Os acordes musicais estão mui bem escolhidos e excelentemente integrados nos ambientes retratados!
? ? ? Route 66 ? ? ?
A ruralidade e a desertificação do interior por aqui bem latentes!
Belo "trabalho" se assim o amigo o considerar mas pelos vistos, isto transcende os limites do laboral encaminhando-se para algo de sublime!
100 palavras!
Olá Frederico, abraço! Tudo de bom!
Olá Nuno!
Para quando esta aventura registada em livro?
Eu prometo comprar :D
Melhores cumprimentos,
Isabel
Só agora conheci o seu blog e tentei ver se tinha passado aqui por perto de Belmonte, mas só encontrei a Covilhã...

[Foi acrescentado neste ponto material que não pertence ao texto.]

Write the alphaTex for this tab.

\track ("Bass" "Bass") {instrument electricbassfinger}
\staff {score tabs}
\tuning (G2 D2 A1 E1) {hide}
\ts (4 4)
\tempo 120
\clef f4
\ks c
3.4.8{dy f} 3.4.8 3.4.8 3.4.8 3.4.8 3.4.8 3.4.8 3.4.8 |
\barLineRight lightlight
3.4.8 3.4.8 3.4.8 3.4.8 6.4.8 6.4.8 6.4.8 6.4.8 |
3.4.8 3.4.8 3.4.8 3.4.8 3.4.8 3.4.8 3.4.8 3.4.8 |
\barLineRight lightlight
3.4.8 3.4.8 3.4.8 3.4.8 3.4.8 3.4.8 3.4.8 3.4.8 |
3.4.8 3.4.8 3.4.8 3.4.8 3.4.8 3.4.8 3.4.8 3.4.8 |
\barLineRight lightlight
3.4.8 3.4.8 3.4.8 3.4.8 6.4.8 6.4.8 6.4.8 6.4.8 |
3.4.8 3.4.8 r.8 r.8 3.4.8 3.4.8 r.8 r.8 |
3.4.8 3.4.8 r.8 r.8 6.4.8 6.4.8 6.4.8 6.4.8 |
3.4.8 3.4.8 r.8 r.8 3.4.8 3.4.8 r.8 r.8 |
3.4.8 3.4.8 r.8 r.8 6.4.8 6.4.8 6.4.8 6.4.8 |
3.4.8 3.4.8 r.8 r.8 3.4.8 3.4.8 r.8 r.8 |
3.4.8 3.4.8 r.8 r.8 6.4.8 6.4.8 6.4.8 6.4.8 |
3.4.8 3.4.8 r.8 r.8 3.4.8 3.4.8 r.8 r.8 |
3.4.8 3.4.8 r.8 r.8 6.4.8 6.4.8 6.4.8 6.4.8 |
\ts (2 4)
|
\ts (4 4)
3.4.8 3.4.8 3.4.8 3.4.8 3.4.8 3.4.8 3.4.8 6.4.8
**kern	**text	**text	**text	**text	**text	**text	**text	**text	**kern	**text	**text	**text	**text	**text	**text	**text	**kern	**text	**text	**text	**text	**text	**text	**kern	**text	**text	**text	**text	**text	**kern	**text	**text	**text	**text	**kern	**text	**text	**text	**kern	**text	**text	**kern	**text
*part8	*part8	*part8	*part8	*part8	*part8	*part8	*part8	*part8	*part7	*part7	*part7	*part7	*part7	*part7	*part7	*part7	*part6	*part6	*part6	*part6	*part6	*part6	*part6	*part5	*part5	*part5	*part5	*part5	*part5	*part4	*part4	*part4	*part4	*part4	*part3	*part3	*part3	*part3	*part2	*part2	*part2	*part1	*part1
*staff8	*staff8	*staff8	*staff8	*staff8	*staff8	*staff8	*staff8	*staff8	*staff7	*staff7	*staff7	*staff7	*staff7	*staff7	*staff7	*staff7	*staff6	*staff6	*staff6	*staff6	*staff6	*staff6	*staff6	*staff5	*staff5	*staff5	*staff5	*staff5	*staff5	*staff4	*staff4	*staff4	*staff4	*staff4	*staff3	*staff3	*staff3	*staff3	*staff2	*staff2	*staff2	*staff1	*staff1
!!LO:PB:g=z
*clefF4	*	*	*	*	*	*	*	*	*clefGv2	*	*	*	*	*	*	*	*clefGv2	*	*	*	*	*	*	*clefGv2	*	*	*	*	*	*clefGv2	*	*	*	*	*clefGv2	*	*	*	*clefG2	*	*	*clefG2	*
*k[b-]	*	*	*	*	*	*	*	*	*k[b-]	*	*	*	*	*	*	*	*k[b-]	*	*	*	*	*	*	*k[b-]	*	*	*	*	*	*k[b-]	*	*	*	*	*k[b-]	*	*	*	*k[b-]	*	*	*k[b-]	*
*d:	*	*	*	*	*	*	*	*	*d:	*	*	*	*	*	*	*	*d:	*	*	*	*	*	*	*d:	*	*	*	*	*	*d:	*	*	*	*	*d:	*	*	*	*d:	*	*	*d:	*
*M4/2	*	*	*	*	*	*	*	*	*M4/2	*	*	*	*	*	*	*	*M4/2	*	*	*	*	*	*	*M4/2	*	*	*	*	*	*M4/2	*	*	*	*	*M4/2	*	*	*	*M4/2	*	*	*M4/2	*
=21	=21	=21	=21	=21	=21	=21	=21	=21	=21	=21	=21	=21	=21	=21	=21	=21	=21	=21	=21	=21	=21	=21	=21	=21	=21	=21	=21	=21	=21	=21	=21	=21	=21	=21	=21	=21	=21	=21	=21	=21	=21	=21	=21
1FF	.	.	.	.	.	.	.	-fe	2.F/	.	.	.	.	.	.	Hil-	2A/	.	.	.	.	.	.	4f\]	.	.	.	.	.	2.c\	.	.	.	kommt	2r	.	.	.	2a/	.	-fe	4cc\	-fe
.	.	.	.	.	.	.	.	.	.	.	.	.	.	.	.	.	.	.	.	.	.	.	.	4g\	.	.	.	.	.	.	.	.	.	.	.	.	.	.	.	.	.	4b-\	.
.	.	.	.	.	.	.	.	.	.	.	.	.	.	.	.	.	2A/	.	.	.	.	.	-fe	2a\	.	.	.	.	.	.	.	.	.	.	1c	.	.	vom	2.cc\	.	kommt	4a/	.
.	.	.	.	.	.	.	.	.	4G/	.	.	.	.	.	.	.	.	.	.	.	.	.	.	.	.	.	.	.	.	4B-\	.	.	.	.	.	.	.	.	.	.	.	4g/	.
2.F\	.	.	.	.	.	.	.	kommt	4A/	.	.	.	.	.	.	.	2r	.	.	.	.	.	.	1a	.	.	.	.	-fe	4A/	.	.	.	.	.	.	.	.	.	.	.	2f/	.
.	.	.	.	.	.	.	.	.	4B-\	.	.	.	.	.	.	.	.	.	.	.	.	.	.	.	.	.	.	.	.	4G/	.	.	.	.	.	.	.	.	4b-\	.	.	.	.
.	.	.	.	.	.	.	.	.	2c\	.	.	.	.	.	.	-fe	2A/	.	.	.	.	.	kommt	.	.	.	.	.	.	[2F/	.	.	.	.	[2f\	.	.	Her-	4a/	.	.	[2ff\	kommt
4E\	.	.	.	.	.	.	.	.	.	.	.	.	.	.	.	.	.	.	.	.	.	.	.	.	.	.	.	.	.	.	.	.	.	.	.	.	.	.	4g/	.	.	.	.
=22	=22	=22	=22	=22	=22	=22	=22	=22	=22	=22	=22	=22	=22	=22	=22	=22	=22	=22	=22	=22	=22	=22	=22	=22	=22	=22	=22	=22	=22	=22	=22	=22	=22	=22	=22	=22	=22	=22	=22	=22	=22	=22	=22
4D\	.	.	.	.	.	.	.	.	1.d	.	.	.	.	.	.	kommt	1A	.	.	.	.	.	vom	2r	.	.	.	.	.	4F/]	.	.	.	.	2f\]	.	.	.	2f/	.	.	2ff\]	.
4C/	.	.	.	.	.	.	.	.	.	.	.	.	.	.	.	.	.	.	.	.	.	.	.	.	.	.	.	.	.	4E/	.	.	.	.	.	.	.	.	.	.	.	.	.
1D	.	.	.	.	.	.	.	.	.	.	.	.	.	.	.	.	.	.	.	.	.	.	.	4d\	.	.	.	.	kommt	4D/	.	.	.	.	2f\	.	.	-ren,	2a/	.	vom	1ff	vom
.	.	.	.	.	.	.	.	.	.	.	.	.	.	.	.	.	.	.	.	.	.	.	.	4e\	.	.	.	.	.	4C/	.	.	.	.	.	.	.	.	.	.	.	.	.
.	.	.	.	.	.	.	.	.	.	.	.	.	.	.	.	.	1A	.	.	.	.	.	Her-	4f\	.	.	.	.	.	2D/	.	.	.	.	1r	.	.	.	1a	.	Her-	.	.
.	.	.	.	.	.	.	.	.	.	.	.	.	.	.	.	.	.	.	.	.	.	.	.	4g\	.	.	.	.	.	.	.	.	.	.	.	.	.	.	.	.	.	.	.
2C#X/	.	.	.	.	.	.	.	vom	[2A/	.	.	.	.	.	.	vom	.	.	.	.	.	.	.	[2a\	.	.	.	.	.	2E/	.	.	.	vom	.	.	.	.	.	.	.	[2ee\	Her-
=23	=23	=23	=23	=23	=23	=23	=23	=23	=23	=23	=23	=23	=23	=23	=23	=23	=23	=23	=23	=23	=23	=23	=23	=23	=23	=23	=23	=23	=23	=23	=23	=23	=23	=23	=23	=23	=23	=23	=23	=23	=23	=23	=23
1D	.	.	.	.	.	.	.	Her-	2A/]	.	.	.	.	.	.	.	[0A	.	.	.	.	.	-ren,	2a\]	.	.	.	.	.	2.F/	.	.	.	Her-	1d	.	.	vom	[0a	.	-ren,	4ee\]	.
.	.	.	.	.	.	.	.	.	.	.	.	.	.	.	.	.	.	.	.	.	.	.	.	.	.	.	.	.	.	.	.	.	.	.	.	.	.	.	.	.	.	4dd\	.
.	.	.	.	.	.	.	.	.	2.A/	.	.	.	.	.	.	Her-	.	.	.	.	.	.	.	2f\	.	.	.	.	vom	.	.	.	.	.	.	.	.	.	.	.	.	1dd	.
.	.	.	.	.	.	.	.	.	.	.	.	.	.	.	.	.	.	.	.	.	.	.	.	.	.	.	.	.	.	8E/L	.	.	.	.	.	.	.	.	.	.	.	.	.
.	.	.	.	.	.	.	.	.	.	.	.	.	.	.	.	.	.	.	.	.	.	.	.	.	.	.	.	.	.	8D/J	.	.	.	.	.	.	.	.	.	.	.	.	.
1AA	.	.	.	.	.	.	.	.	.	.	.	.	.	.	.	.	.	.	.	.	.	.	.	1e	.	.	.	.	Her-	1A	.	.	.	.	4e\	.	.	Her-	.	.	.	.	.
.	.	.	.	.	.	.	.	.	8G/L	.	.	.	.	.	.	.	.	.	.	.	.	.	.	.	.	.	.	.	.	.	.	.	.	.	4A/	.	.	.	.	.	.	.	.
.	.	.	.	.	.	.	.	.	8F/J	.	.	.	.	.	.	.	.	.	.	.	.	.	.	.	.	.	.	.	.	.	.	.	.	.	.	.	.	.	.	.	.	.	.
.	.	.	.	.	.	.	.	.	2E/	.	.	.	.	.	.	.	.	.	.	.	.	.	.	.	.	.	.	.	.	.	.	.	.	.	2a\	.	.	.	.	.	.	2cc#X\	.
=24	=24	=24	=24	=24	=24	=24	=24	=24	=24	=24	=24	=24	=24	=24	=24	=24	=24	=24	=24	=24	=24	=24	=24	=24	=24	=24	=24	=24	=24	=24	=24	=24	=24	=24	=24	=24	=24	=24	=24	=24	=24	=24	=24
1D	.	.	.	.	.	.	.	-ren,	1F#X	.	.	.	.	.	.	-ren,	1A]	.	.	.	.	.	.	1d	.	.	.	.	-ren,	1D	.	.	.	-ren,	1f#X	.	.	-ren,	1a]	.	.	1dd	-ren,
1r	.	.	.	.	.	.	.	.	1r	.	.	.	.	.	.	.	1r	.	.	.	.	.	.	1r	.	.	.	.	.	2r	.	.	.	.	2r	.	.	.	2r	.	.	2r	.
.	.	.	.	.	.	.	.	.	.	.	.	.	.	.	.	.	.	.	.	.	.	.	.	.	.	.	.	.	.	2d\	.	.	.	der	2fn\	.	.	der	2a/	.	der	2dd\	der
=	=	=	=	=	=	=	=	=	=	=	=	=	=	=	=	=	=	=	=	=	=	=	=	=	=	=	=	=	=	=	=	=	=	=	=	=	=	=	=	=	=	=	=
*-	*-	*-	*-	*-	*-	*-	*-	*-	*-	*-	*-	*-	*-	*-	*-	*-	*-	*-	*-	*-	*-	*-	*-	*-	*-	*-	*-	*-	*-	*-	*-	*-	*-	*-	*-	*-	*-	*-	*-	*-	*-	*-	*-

Se um dia passar por cá, terei muito prazer em oferecer alojamento. Admiro quem tem a coragem de ter uma vida diferente!!
Boas so para te mandar um abraço e boa sorte nesta grande viagem, espero encontrar te em algum trabalho fotografico do expresso. Nuno Botelho
um abraço..
Olá Nuno!
E já passou por alguma das 12 aldeias históricas de Portugal?
Eis uma boa desculpa para o fazer: Junte-se a nós no dia 10 de Junho, em Trancoso, num duplo evento: «Encontro de Bloggers e lançamento do livro "Aldeias Históricas de Portugal - Guia Turístico".Para estar presente, envie um mail para aminhaldeia@sapo.pt a solicitar o formulário de inscrição e o programa das festividades.Faça-o com antecedência, pois as inscrições são até dia 2 de Junho.
Abraço
Lena
adorei!!! tá fantástico! Parabéns ;)
Antes de mais, caro Nuno...ideia curiosa e fenomenal coragem esta de percorrer/viver o nosso País a pé!
Pelo que já palmilhou até agora, considero-o o meu guia favorito para conhecer a beleza e a realidade de Portugal...e se me permite uma sugestão, as fotos e os textos espelham muito do seu excelente trabalho mas um dia pense num filme resumindo a sua aventura!
Grande abraço e força nesse projecto!